On a broader note, we cannot forget that while a certificate of public convenience and necessity provides the holder with significant rights and privileges, it also imposes on the holder concomitant responsibilities, including the responsibility to satisfy every condition in the certificate.  There must be consequences when the certificate holder fails to adequately fulfill those responsibilities.  For instance, we can refer the matter to the Office of Enforcement for civil penalties.[1]  We can also consider whether to revoke the certificate of public convenience and necessity itself.[2]  In my opinion, both options should be on the table if Midship fails to promptly resolve its outstanding obligations to landowners.

For these reasons, I respectfully concur.

 

 

[1] See Enforcement of Statutes, Regulations and Orders, 123 FERC ¶ 61,156, at P 6 (2008) (Revised Policy Statement on Enforcement) (“The Commission has a number of enforcement tools at its disposal in overseeing those areas of the electric, natural gas, hydroelectric, and oil pipeline industries within our jurisdiction.

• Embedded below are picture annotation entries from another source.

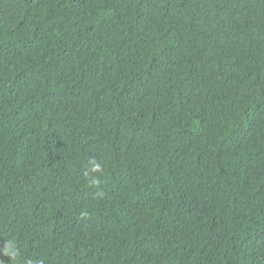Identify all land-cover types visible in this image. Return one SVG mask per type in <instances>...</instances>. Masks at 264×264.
Here are the masks:
<instances>
[{
    "label": "trees",
    "instance_id": "obj_1",
    "mask_svg": "<svg viewBox=\"0 0 264 264\" xmlns=\"http://www.w3.org/2000/svg\"><path fill=\"white\" fill-rule=\"evenodd\" d=\"M10 240L0 264H264V0H0Z\"/></svg>",
    "mask_w": 264,
    "mask_h": 264
},
{
    "label": "clouds",
    "instance_id": "obj_2",
    "mask_svg": "<svg viewBox=\"0 0 264 264\" xmlns=\"http://www.w3.org/2000/svg\"><path fill=\"white\" fill-rule=\"evenodd\" d=\"M101 170V165L96 163L95 161L91 162V166L89 168V171L85 173V175L89 178L91 183H97V178L92 175L93 173L99 172ZM0 252L3 253V255L8 256L12 260H16L18 256V249L16 247V244L14 241H8L4 245L2 249H0ZM26 264H43L42 260H28Z\"/></svg>",
    "mask_w": 264,
    "mask_h": 264
}]
</instances>
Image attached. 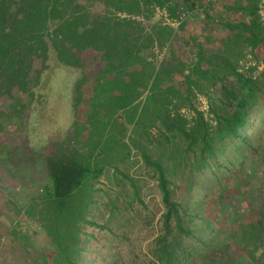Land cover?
Segmentation results:
<instances>
[{"label":"trees","instance_id":"trees-1","mask_svg":"<svg viewBox=\"0 0 264 264\" xmlns=\"http://www.w3.org/2000/svg\"><path fill=\"white\" fill-rule=\"evenodd\" d=\"M262 10L264 0H0V163L36 161L48 181L47 213L39 212L49 215L55 256L41 253L36 264H81L79 222H89L93 186L105 167L116 181L134 184L122 168L135 156L156 179L164 206L153 264H192L183 240L193 234L186 204L200 216L210 191L199 184L215 179L220 190L230 152L246 177L264 173V147L250 142L251 129L242 133L264 121ZM53 63L81 72L77 121L63 141L35 151L24 135ZM6 120L24 132L19 140ZM200 194L204 200H191ZM233 237H254L255 253L242 247L254 263L264 252V221L247 220ZM205 248L203 264L236 262Z\"/></svg>","mask_w":264,"mask_h":264},{"label":"rangeland","instance_id":"rangeland-1","mask_svg":"<svg viewBox=\"0 0 264 264\" xmlns=\"http://www.w3.org/2000/svg\"><path fill=\"white\" fill-rule=\"evenodd\" d=\"M161 57L162 54H159L158 59ZM80 77V71L53 63L44 74V84L38 90L42 97L34 104L26 135L21 129L13 131L6 120L8 135L16 141L24 135L35 151L42 150L53 141H63L77 121L73 101L75 83ZM197 105L199 109L206 110V98L200 97ZM262 122L253 123L254 127L247 126L242 133L249 134L248 130L251 129L250 142L264 147V134L261 135L260 130ZM228 160L233 164L224 170L226 180L221 182L220 190L215 179L203 180L209 176L208 172L202 178L204 182H199V185L210 186V191L205 195L207 202L200 204V216L195 218L193 206L186 204L192 214L189 224H192L193 234L183 240L189 255L186 261L192 264H203L205 247L217 249L220 252L218 259H228L230 255L236 261L234 264L250 262L243 254V246L247 251L254 250L251 253L257 251L254 237H245V241L239 243L233 233L247 220L264 221V173H253L250 179L240 171L242 167L238 165L233 152L223 162ZM132 161L120 167L124 166L122 169L134 180V184L122 178L116 181L112 177V170L105 167L104 174L93 186L94 202L88 206L85 216L89 222H79L81 264L155 263L152 252L155 239L162 230L164 206L156 179L138 156ZM236 179H241V184H237ZM46 183L44 171L36 161L28 162L25 166L0 163V264H36L41 253L49 261L55 256L48 231L49 215L39 212L47 213L41 200ZM250 186L259 190L254 192ZM137 191L140 201L135 196ZM203 196H192L191 200L201 201L204 200ZM175 197L180 201L184 195L178 192ZM201 209H204L203 214L212 224L206 223ZM241 235L248 236L247 233ZM212 243L218 244L213 246ZM227 263L232 264L230 260ZM249 264H264V252Z\"/></svg>","mask_w":264,"mask_h":264}]
</instances>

These tools include imposition of compliance plans; disgorgement of unjust profits; the ability to condition, suspend, or revoke market-based rate authority, certificate authority, or blanket certificate authority; the ability to refer matters to the Department of Justice for criminal prosecution; and civil penalty authority.”).

[2] See Trunkline LNG Co., 22 FERC  ¶ 61,245, at 61,444 (1983) (“[T]here can be no question that the Commission has the authority to revoke a certificate for violation of its terms or where the parties refuse to uphold the terms of the original contract on which the certificate was predicated.”).